# metalized polypropylene vs metallized polyester?



## yejun

For coupling capacitor which type is best?
 In wima's website, MKS(metallized polyester) is used for coupling.
http://www.wima.com/applicguide.htm


----------



## Squalish

This might help.
 For coupling purposes, non-metallized polypropylene, or Teflon(not practical) seems to be the best choice, but metallized polypropylene beats metallized polyester easily, and is available in the 5uf to 50uf range.


----------



## yejun

Quote:


 The metalized polyester unit is far better than either electrolytic, measuring less than 0.15 percent. This may be quite good for polyester types, as typical specification data available do not always show comparably low figures. The metalized polypropylene unit is extremely good in terms of DA with a measured figure which compares quite well with the manufacturer's data. 
 

no idea, but why wima site use mks as coupling?


----------



## Tomo

Hey,

 I would stay well away from polyester for signal coupling. I use them for other purposes. I don't care what WIMA says. 

 Polypropylenes are actually most suitable for audio. You will realize that it works very nicely with audio frequencies. Also, unlike Teflon caps, it is far easier to obtain. (I don't know any manufactures of Teflon caps that I trust, anyway. All kinda obsecure.)

 Metalized means that metal layer is bonded onto the dielectric. This makes the capacitor smaller in size, but the metal layer is so thin that it has some resistance. Foil Capacitors have real metal foils. They tend to have higher current capabilities. Like Squalish says, they are better than metalized counterpart. However, be warned dielectric failure in Foil caps will be permanent and should be avoided if the cap is DC-Blocking. Metalized caps on the other hand can recover from that failure. (So better suited in PSUs)

 Tomo


----------



## morsel

Here are some numbers for dissipation factor (DF), smaller is better:

 Polyester (PETP) .5%
 Polycarbonate .05%
 Polyphenylene sulfide (PPS) .05%
 Polystyrene .05-.02%
 Polypropylene .025-.01%
 Teflon (PTFE) .025-.01%

 These numbers were culled from over 100 documents on the web.

Body or hand keypoint data:

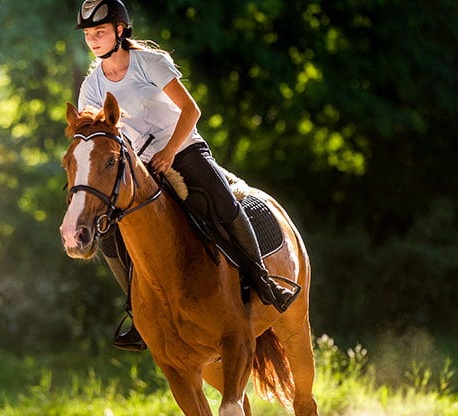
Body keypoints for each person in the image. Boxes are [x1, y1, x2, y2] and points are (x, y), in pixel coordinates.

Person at [73, 0, 298, 351]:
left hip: (183, 148)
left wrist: (169, 152)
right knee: (108, 235)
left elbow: (191, 110)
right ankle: (136, 310)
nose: (93, 40)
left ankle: (264, 280)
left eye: (99, 32)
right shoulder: (91, 86)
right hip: (138, 166)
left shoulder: (150, 63)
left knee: (222, 204)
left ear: (120, 30)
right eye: (88, 34)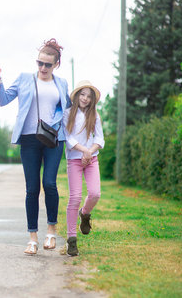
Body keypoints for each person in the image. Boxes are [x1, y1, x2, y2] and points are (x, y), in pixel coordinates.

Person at [0, 38, 71, 255]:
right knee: (32, 189)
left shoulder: (61, 83)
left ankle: (51, 232)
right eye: (40, 63)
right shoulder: (25, 79)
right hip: (29, 139)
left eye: (48, 64)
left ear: (56, 65)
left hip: (54, 138)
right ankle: (33, 238)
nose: (43, 68)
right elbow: (3, 99)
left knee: (50, 183)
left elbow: (66, 108)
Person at [62, 80, 104, 256]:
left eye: (89, 96)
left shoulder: (95, 115)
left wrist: (90, 152)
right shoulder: (67, 114)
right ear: (77, 95)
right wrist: (84, 150)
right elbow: (68, 138)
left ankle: (85, 214)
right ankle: (72, 239)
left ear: (92, 99)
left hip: (91, 159)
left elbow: (100, 139)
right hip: (75, 160)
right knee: (75, 197)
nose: (85, 98)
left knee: (95, 193)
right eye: (83, 94)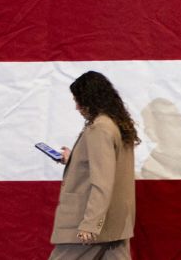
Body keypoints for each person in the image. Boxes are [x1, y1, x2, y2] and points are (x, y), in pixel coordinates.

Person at [50, 70, 139, 259]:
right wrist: (73, 158)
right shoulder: (118, 125)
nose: (76, 107)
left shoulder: (99, 128)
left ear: (90, 99)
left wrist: (91, 224)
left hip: (91, 223)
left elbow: (102, 181)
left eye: (78, 100)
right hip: (117, 223)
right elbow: (108, 166)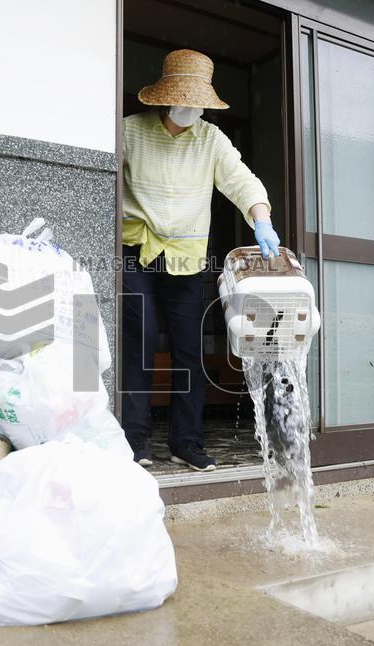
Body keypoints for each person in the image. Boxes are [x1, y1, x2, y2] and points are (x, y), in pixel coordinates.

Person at [122, 49, 280, 471]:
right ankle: (134, 441)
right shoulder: (130, 132)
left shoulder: (210, 139)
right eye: (184, 99)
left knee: (188, 351)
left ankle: (186, 442)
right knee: (139, 341)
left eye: (198, 102)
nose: (191, 108)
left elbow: (240, 179)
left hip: (188, 261)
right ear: (164, 96)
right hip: (137, 253)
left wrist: (260, 219)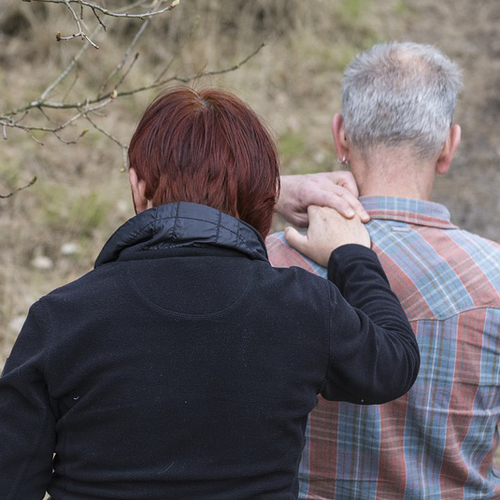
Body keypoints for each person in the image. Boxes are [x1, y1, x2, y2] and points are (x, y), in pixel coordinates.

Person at [0, 86, 419, 500]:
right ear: (264, 199)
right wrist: (350, 254)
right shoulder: (303, 308)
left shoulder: (61, 319)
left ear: (136, 187)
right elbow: (396, 362)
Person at [267, 41, 500, 499]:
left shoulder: (268, 263)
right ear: (448, 147)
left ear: (341, 138)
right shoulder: (494, 279)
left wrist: (267, 191)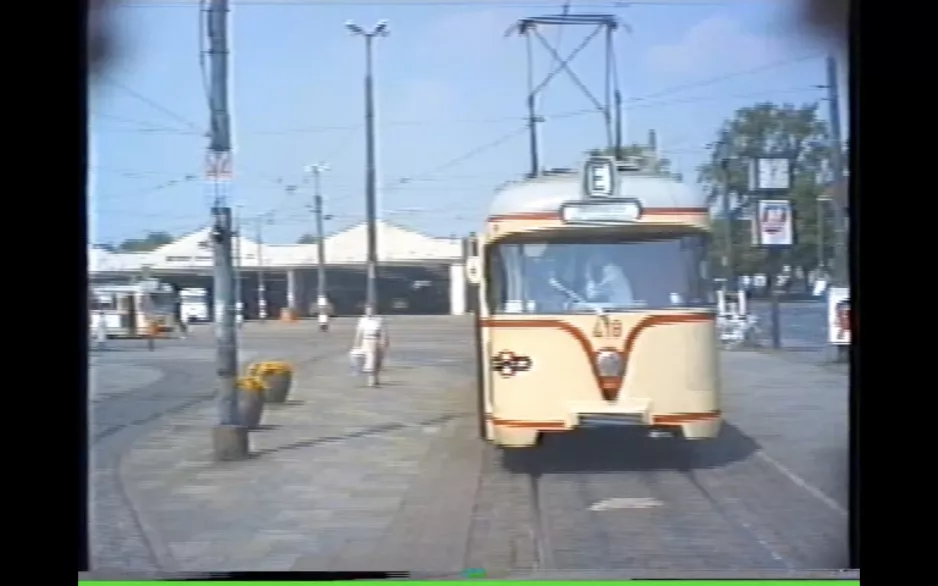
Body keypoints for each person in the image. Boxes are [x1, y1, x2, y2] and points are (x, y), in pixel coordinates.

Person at [352, 304, 389, 387]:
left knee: (378, 361)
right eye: (367, 310)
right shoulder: (362, 320)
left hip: (377, 340)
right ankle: (371, 380)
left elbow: (383, 331)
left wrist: (384, 341)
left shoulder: (379, 319)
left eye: (371, 310)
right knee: (370, 359)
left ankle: (376, 378)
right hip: (366, 341)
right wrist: (356, 344)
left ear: (374, 310)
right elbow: (359, 332)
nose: (369, 312)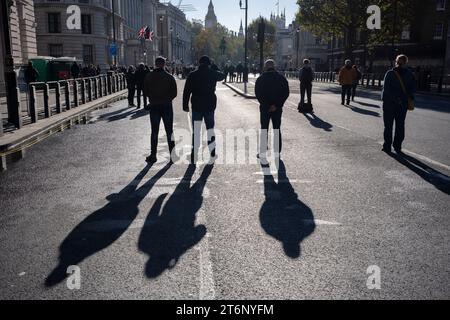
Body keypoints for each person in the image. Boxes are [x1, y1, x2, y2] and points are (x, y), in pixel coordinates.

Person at [183, 55, 226, 164]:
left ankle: (194, 154)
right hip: (209, 105)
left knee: (196, 131)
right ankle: (212, 152)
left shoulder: (193, 75)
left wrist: (185, 105)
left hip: (197, 105)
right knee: (210, 130)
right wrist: (215, 67)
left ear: (199, 63)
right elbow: (223, 76)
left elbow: (187, 91)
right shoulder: (212, 73)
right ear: (208, 63)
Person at [144, 57, 178, 164]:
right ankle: (173, 156)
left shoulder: (149, 76)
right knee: (169, 131)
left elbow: (145, 91)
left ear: (155, 64)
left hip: (154, 106)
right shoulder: (169, 77)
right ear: (164, 64)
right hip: (166, 106)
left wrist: (152, 99)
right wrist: (167, 99)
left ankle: (153, 155)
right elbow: (174, 93)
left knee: (154, 131)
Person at [255, 59, 290, 163]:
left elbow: (258, 94)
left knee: (264, 129)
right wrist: (277, 105)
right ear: (274, 66)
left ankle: (263, 151)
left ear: (266, 67)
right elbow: (286, 93)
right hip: (277, 108)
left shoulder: (261, 79)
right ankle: (277, 152)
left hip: (265, 108)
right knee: (276, 129)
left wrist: (266, 105)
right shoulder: (281, 78)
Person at [381, 54, 416, 154]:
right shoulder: (410, 74)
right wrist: (403, 98)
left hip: (389, 104)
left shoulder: (390, 73)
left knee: (388, 126)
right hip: (403, 104)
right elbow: (413, 89)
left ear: (396, 62)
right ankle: (397, 146)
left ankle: (387, 146)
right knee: (400, 125)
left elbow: (386, 90)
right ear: (405, 62)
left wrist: (395, 98)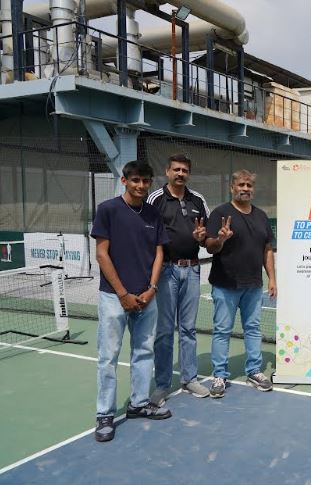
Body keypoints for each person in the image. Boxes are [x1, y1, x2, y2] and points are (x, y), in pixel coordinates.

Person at [91, 160, 170, 443]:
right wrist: (123, 294)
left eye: (145, 181)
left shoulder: (153, 213)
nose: (140, 185)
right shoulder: (108, 210)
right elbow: (102, 254)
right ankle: (104, 415)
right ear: (124, 181)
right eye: (135, 180)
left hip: (146, 297)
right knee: (108, 357)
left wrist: (151, 289)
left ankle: (138, 404)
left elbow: (159, 253)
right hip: (114, 297)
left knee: (143, 352)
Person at [147, 154, 211, 406]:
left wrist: (201, 237)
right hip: (166, 272)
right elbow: (146, 234)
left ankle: (189, 379)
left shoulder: (198, 200)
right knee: (164, 331)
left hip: (193, 271)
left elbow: (206, 237)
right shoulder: (155, 199)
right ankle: (162, 385)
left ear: (189, 174)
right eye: (176, 169)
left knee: (188, 329)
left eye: (185, 170)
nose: (180, 173)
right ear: (167, 171)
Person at [205, 169, 277, 398]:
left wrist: (272, 278)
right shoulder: (220, 213)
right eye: (241, 185)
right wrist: (221, 239)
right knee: (222, 331)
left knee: (253, 330)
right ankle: (219, 375)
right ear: (232, 188)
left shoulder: (261, 216)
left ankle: (254, 370)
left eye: (249, 185)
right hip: (225, 285)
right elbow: (210, 246)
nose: (245, 189)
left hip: (253, 286)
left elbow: (267, 249)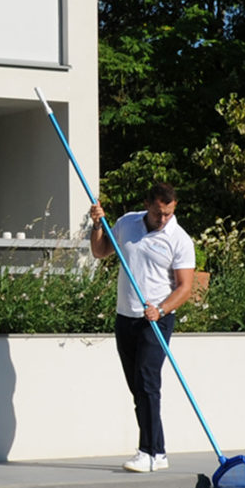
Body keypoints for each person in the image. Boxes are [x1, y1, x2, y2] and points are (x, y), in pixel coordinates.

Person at [90, 182, 195, 473]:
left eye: (169, 213)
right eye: (159, 213)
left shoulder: (179, 239)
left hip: (157, 319)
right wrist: (97, 224)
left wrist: (160, 308)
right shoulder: (126, 223)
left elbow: (185, 288)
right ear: (148, 204)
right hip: (126, 316)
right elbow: (100, 251)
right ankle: (158, 452)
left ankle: (148, 451)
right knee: (138, 387)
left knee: (148, 382)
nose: (163, 220)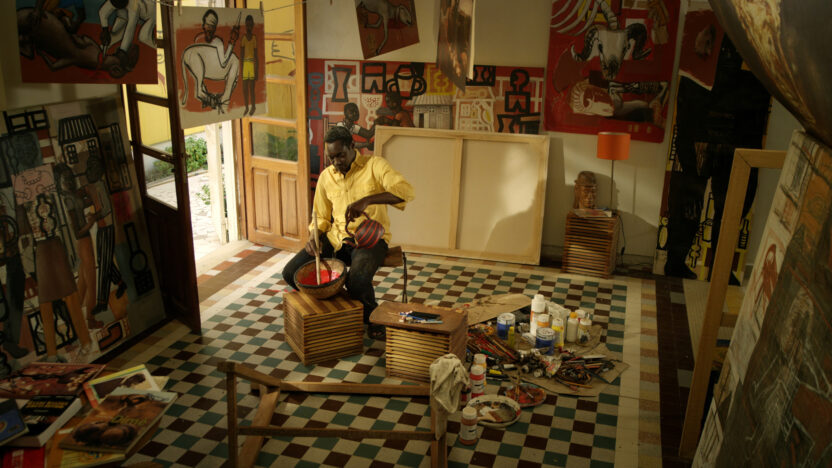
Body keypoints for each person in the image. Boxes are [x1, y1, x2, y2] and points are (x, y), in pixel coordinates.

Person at [282, 126, 414, 340]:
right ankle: (340, 307)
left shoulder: (375, 165)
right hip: (336, 238)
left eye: (340, 155)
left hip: (370, 240)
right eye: (331, 157)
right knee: (291, 273)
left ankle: (372, 316)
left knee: (357, 281)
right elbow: (320, 217)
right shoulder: (326, 177)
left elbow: (406, 192)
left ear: (352, 146)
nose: (336, 162)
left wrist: (367, 200)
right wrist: (313, 237)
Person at [240, 14, 257, 116]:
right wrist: (241, 69)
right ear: (245, 26)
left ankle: (253, 106)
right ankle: (246, 107)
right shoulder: (244, 38)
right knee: (245, 88)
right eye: (247, 25)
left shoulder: (254, 38)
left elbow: (256, 55)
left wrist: (256, 69)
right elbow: (242, 54)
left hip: (252, 64)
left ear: (253, 25)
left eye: (250, 25)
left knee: (251, 88)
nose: (249, 27)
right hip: (245, 64)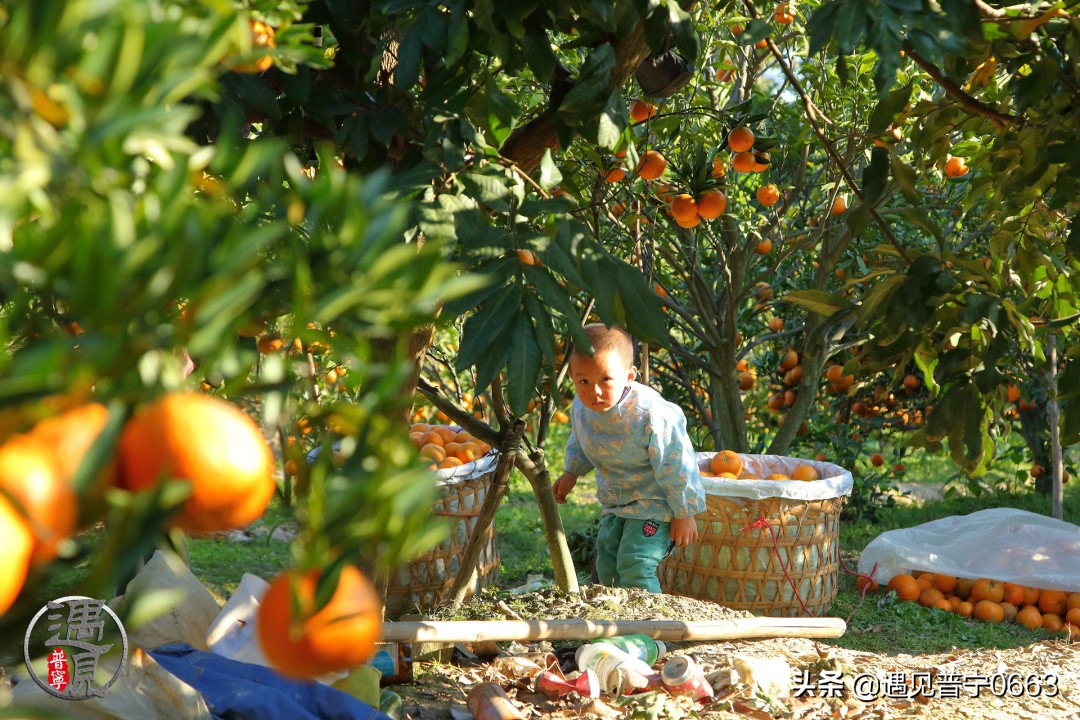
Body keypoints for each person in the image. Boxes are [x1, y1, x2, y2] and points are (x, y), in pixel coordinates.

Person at [553, 323, 706, 593]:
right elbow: (581, 439)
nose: (594, 391)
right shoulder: (582, 407)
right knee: (608, 566)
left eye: (605, 380)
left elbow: (676, 461)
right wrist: (571, 472)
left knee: (636, 563)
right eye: (583, 381)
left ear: (629, 375)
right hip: (615, 501)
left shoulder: (651, 414)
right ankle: (619, 623)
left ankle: (652, 628)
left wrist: (685, 512)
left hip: (655, 503)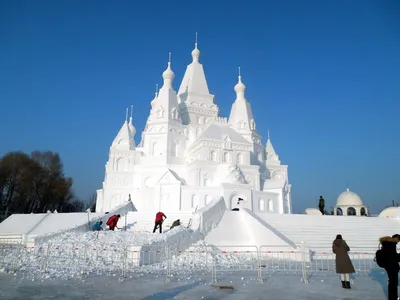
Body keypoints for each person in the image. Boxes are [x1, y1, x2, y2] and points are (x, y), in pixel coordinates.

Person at [379, 234, 400, 300]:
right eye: (398, 240)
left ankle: (392, 297)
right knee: (393, 283)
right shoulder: (391, 245)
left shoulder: (386, 244)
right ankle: (393, 297)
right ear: (396, 238)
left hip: (388, 265)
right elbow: (394, 257)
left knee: (392, 282)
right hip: (392, 266)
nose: (398, 242)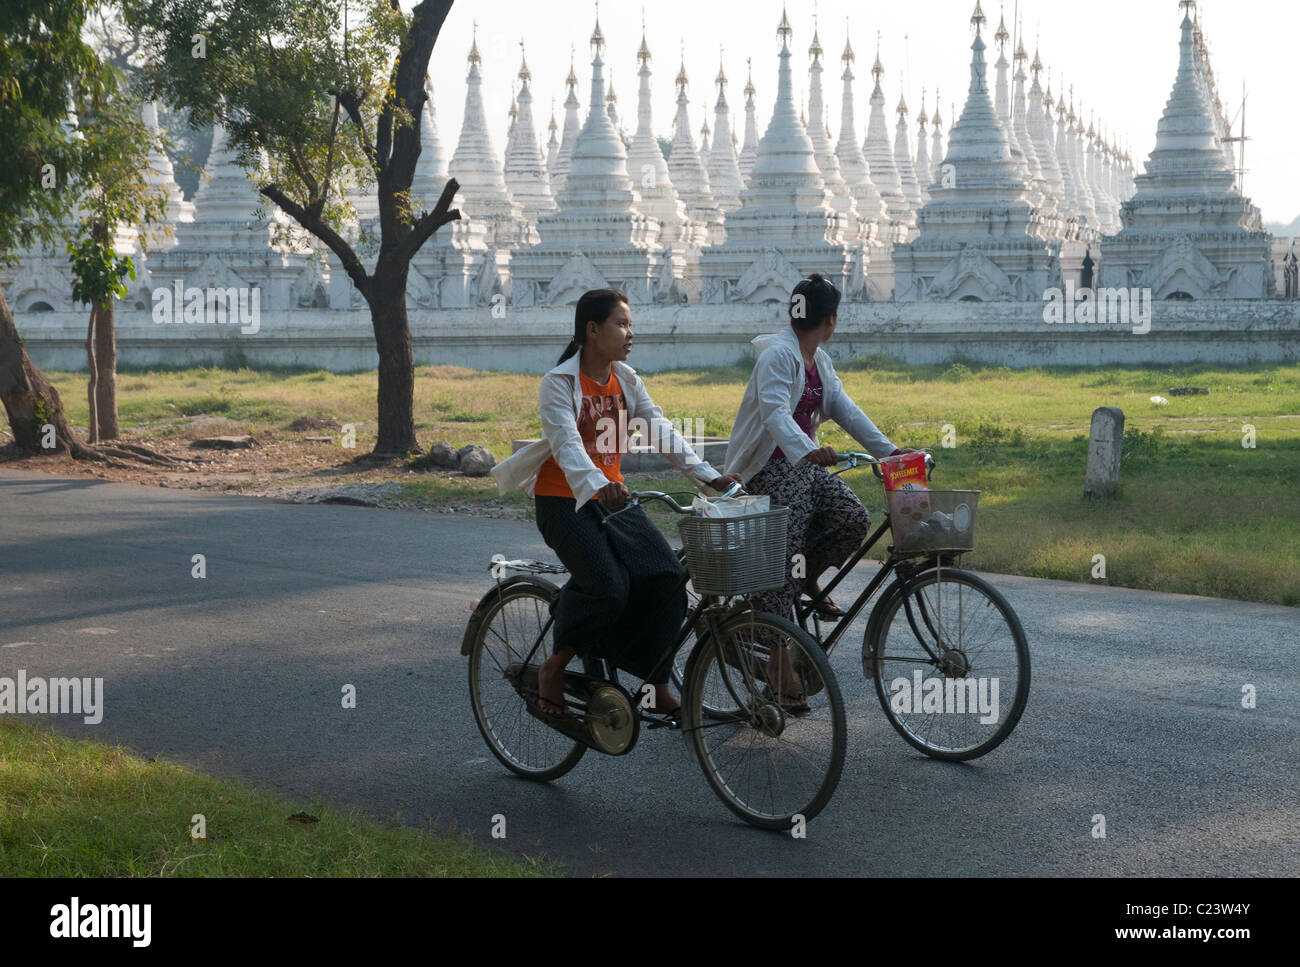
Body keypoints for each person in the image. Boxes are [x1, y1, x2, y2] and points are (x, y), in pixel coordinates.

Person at [491, 289, 740, 719]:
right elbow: (566, 444)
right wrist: (597, 481)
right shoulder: (559, 383)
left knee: (667, 576)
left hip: (613, 499)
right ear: (592, 330)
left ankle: (655, 682)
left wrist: (707, 475)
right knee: (608, 585)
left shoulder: (626, 379)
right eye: (621, 324)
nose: (630, 333)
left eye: (630, 324)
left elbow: (661, 429)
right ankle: (553, 669)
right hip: (562, 501)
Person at [725, 275, 908, 705]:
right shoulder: (778, 355)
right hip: (763, 471)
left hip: (801, 470)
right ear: (831, 318)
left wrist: (891, 452)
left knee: (852, 518)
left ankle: (804, 581)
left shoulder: (817, 360)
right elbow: (774, 414)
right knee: (783, 554)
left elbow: (845, 409)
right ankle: (776, 658)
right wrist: (809, 450)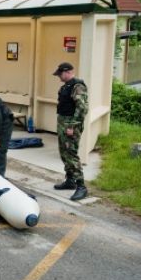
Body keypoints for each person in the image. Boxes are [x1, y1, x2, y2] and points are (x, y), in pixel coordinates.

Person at [52, 62, 89, 201]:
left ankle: (82, 187)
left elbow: (82, 108)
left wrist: (72, 126)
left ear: (67, 72)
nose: (59, 77)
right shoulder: (66, 86)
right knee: (64, 153)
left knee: (71, 154)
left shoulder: (78, 86)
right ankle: (70, 180)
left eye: (60, 74)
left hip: (70, 125)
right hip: (63, 123)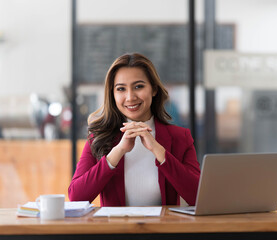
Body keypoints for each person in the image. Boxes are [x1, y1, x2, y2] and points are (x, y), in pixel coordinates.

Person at [68, 53, 200, 206]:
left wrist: (159, 151)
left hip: (163, 229)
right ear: (113, 94)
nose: (130, 97)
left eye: (139, 86)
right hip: (117, 229)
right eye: (121, 89)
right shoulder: (98, 137)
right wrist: (117, 152)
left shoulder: (180, 137)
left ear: (154, 89)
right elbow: (76, 197)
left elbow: (197, 196)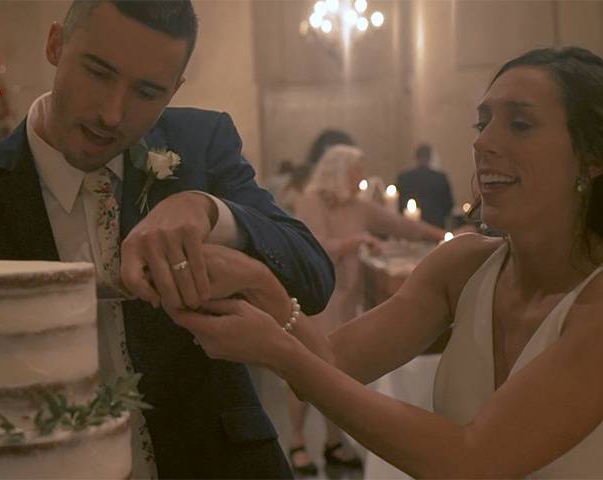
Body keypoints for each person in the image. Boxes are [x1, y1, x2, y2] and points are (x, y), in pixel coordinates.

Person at [0, 1, 335, 478]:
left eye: (147, 91)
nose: (111, 114)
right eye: (98, 73)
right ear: (55, 44)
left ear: (174, 90)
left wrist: (209, 210)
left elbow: (313, 277)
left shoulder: (201, 144)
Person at [171, 46, 603, 478]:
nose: (482, 141)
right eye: (483, 122)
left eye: (520, 124)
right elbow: (335, 366)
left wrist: (279, 350)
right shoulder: (462, 266)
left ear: (592, 156)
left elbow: (473, 459)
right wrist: (263, 288)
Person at [286, 144, 445, 474]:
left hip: (345, 298)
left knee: (336, 371)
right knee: (303, 369)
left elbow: (401, 225)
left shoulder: (359, 205)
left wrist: (444, 235)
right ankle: (298, 442)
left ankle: (332, 442)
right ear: (338, 170)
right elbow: (312, 248)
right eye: (356, 170)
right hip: (317, 298)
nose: (361, 177)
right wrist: (355, 241)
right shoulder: (311, 200)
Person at [396, 143, 454, 228]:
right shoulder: (440, 178)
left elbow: (399, 206)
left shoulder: (403, 177)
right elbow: (448, 206)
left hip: (409, 227)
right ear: (431, 157)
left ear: (416, 157)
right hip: (435, 227)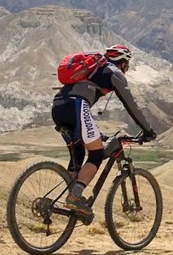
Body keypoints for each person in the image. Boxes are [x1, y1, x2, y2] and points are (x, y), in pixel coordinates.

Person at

What the task asks:
Could you transcribe the whole forum thread on coupling capacitors above, word for word?

Result:
# metalized polypropylene vs metallized polyester?



## yejun

For coupling capacitor which type is best?
 In wima's website, MKS(metallized polyester) is used for coupling.
http://www.wima.com/applicguide.htm


----------



## Squalish

This might help.
 For coupling purposes, non-metallized polypropylene, or Teflon(not practical) seems to be the best choice, but metallized polypropylene beats metallized polyester easily, and is available in the 5uf to 50uf range.


----------



## yejun

Quote:


 The metalized polyester unit is far better than either electrolytic, measuring less than 0.15 percent. This may be quite good for polyester types, as typical specification data available do not always show comparably low figures. The metalized polypropylene unit is extremely good in terms of DA with a measured figure which compares quite well with the manufacturer's data. 
 

no idea, but why wima site use mks as coupling?


----------



## Tomo

Hey,

 I would stay well away from polyester for signal coupling. I use them for other purposes. I don't care what WIMA says. 

 Polypropylenes are actually most suitable for audio. You will realize that it works very nicely with audio frequencies. Also, unlike Teflon caps, it is far easier to obtain. (I don't know any manufactures of Teflon caps that I trust, anyway. All kinda obsecure.)

 Metalized means that metal layer is bonded onto the dielectric. This makes the capacitor smaller in size, but the metal layer is so thin that it has some resistance. Foil Capacitors have real metal foils. They tend to have higher current capabilities. Like Squalish says, they are better than metalized counterpart. However, be warned dielectric failure in Foil caps will be permanent and should be avoided if the cap is DC-Blocking. Metalized caps on the other hand can recover from that failure. (So better suited in PSUs)

 Tomo


----------



## morsel

Here are some numbers for dissipation factor (DF), smaller is better:

 Polyester (PETP) .5%
 Polycarbonate .05%
 Polyphenylene sulfide (PPS) .05%
 Polystyrene .05-.02%
 Polypropylene .025-.01%
 Teflon (PTFE) .025-.01%

 These numbers were culled from over 100 documents on the web.